G
Gavin Sinclair
There has been some discussion on this topic in the thread "deciding
between ruby and python". It was centered around how far #join should
go in getting what it wants (a String) from an object. I detected
some misunderstanding at the intention of #to_s and #to_str, so I hope
the following is helpful (and more importantly, correct).
#to_s is for providing a String *representation* when the caller
explicitly wants a string, e.g. for rendering purposes. For example,
Integer#to_s gives you a nice string representation of an integer,
which is pretty straightforward.
#to_str is for providing a String *version* when the caller
*implicity* wants a string, e.g. parameter passing. The motivation
here is typically for the class to fit in with the standard Ruby
classes. For example, the Pathname class (in stdlib) represents a
path to a file and has all sorts of funky path manipulation
capabilities. But since a path **is essentially a String** it makes
sense to provide Pathname#to_str so the following lines work:
File.open(pathname)
message = "Can't find directory: " + pathname
Naturally, Pathname will also provide #to_s, and it will probably be
the same as #to_str.
However, Integer does not provide #to_str, because despite there being
a String *representation* of an integer, there is no String *version*
of an integer. If Integer#to_str were provided, then the following
would "work":
"1" + 7 # "17" (yuck!)
And if you *really* want Perl, implement String#to_int so you can do
1 + "7" # 8 (YUCK!!!)
A relevant point should be made here about #to_s. It provides *a*
string representation of an object. There is no such thing as *the*
string representation of an object. Even the humble integer, whose
string rep is pretty damn obvious, is up for discussion. Do we want
-14.to_s # "-14"
or
-14.to_s # "(14)"
or even
-14.to_s # "<span class="negative-number">(14)</span>"
?
Because of these different demands in different contexts, class
authors should be mindful of providing a #to_s implementation that is
not "obvious" and clearly desirable in a majority of cases.

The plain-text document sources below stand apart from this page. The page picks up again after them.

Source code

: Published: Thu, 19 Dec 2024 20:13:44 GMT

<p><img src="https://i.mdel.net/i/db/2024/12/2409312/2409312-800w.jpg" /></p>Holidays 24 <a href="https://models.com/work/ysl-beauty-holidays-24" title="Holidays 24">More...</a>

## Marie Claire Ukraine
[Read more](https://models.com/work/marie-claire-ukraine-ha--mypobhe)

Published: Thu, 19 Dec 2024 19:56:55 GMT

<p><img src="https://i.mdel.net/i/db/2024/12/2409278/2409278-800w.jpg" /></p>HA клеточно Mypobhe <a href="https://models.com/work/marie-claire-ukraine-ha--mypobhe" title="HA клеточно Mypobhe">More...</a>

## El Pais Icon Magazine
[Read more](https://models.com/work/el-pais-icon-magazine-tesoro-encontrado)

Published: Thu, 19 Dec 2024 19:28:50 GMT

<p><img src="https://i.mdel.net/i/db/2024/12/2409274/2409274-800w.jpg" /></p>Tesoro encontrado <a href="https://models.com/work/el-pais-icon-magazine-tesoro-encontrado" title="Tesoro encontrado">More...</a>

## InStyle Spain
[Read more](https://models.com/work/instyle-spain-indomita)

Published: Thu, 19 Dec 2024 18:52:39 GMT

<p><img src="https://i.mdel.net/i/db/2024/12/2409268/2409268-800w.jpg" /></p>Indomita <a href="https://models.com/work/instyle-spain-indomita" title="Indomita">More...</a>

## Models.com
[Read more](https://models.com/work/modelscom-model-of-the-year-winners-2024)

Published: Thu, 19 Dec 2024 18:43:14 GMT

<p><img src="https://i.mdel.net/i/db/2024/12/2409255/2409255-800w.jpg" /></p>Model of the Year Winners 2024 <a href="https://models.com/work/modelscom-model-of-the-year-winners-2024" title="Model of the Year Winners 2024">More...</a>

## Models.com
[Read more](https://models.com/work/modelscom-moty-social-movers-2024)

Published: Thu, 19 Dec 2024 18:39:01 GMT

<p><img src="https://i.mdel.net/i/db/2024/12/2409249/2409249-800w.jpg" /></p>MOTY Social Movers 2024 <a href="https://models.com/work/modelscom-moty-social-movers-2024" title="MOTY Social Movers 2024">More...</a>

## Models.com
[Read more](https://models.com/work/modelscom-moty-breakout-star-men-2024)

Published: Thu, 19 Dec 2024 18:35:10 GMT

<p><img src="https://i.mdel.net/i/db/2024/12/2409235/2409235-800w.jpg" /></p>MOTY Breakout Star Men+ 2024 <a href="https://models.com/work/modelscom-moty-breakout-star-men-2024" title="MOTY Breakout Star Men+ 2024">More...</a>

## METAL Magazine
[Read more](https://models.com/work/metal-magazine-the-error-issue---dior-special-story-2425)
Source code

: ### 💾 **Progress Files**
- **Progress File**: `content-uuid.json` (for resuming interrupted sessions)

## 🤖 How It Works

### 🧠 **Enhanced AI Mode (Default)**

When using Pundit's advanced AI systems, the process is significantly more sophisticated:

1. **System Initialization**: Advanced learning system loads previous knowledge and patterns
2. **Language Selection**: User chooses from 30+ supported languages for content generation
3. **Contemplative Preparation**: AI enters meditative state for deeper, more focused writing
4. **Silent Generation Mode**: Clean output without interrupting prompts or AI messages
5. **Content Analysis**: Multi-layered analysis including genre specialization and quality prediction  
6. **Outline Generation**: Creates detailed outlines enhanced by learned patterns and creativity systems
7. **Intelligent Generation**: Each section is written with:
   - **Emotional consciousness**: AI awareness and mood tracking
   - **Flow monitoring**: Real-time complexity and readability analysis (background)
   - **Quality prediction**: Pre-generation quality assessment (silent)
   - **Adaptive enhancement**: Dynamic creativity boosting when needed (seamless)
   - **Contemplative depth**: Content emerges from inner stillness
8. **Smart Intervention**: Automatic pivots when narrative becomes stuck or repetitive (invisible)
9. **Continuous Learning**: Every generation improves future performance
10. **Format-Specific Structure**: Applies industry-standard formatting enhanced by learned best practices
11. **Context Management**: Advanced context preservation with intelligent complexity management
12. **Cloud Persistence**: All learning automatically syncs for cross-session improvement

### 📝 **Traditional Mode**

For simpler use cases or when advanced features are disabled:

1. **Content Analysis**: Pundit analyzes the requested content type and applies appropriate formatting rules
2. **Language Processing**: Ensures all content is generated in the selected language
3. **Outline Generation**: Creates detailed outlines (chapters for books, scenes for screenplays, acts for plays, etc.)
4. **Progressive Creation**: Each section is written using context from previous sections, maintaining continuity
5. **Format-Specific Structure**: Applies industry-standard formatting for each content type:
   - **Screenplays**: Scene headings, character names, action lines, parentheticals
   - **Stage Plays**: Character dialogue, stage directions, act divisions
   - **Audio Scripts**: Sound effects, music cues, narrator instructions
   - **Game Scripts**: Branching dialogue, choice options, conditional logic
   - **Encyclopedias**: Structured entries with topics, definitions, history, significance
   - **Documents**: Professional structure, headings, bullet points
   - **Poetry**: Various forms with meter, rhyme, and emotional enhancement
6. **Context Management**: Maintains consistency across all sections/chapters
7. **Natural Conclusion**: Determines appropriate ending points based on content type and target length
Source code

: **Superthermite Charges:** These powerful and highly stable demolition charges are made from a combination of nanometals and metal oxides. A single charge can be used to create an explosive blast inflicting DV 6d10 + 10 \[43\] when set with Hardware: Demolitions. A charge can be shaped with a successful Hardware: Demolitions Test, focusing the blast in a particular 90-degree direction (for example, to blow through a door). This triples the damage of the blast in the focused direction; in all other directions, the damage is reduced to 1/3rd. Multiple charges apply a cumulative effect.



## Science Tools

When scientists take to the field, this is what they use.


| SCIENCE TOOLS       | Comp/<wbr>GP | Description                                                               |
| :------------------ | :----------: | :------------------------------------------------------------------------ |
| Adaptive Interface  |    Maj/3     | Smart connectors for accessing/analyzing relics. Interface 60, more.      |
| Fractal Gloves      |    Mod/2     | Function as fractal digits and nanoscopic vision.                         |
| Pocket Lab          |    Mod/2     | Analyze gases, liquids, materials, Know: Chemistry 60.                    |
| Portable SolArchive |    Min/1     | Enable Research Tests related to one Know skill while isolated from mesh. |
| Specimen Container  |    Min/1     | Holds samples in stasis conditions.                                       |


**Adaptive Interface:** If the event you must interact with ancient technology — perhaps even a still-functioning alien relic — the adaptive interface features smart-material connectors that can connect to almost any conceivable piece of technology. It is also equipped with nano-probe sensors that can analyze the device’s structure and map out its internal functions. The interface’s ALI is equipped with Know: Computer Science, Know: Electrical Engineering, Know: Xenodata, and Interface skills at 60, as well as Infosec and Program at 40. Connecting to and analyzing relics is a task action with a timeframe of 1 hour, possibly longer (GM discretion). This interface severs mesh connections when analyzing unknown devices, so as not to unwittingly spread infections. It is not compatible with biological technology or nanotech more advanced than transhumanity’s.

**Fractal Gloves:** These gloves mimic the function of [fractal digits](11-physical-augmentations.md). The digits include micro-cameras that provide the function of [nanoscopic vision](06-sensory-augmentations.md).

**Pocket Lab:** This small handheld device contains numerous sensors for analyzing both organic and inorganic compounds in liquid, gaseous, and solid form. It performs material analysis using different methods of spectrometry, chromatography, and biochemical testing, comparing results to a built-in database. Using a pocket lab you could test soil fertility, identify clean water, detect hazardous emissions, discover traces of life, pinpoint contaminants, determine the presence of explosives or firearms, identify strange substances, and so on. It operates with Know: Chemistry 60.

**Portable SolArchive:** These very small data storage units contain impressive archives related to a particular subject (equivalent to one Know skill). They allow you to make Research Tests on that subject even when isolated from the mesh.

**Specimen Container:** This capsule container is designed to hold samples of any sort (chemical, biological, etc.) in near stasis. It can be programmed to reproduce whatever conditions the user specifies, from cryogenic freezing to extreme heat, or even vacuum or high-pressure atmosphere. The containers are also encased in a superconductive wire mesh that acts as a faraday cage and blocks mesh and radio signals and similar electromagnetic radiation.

I remember redefining #to_s at an object level, not a class level,
because its output was too long. It was conceptually correct in what
it was trying to provide, but for my purposes (unit testing) it was
simply too long.
REXML could do with some work on its #to_s methods. Take a large
XML document, select a (small) node within it and call #to_s, and go
make yourself a coffee while it prints reams of stuff to the screen
Cheers,
Gavin
between ruby and python". It was centered around how far #join should
go in getting what it wants (a String) from an object. I detected
some misunderstanding at the intention of #to_s and #to_str, so I hope
the following is helpful (and more importantly, correct).
#to_s is for providing a String *representation* when the caller
explicitly wants a string, e.g. for rendering purposes. For example,
Integer#to_s gives you a nice string representation of an integer,
which is pretty straightforward.
#to_str is for providing a String *version* when the caller
*implicity* wants a string, e.g. parameter passing. The motivation
here is typically for the class to fit in with the standard Ruby
classes. For example, the Pathname class (in stdlib) represents a
path to a file and has all sorts of funky path manipulation
capabilities. But since a path **is essentially a String** it makes
sense to provide Pathname#to_str so the following lines work:
File.open(pathname)
message = "Can't find directory: " + pathname
Naturally, Pathname will also provide #to_s, and it will probably be
the same as #to_str.
However, Integer does not provide #to_str, because despite there being
a String *representation* of an integer, there is no String *version*
of an integer. If Integer#to_str were provided, then the following
would "work":
"1" + 7 # "17" (yuck!)
And if you *really* want Perl, implement String#to_int so you can do
1 + "7" # 8 (YUCK!!!)
A relevant point should be made here about #to_s. It provides *a*
string representation of an object. There is no such thing as *the*
string representation of an object. Even the humble integer, whose
string rep is pretty damn obvious, is up for discussion. Do we want
-14.to_s # "-14"
or
-14.to_s # "(14)"
or even
-14.to_s # "<span class="negative-number">(14)</span>"
?
Because of these different demands in different contexts, class
authors should be mindful of providing a #to_s implementation that is
not "obvious" and clearly desirable in a majority of cases.
I remember redefining #to_s at an object level, not a class level,
because its output was too long. It was conceptually correct in what
it was trying to provide, but for my purposes (unit testing) it was
simply too long.
REXML could do with some work on its #to_s methods. Take a large
XML document, select a (small) node within it and call #to_s, and go
make yourself a coffee while it prints reams of stuff to the screen
Cheers,
Gavin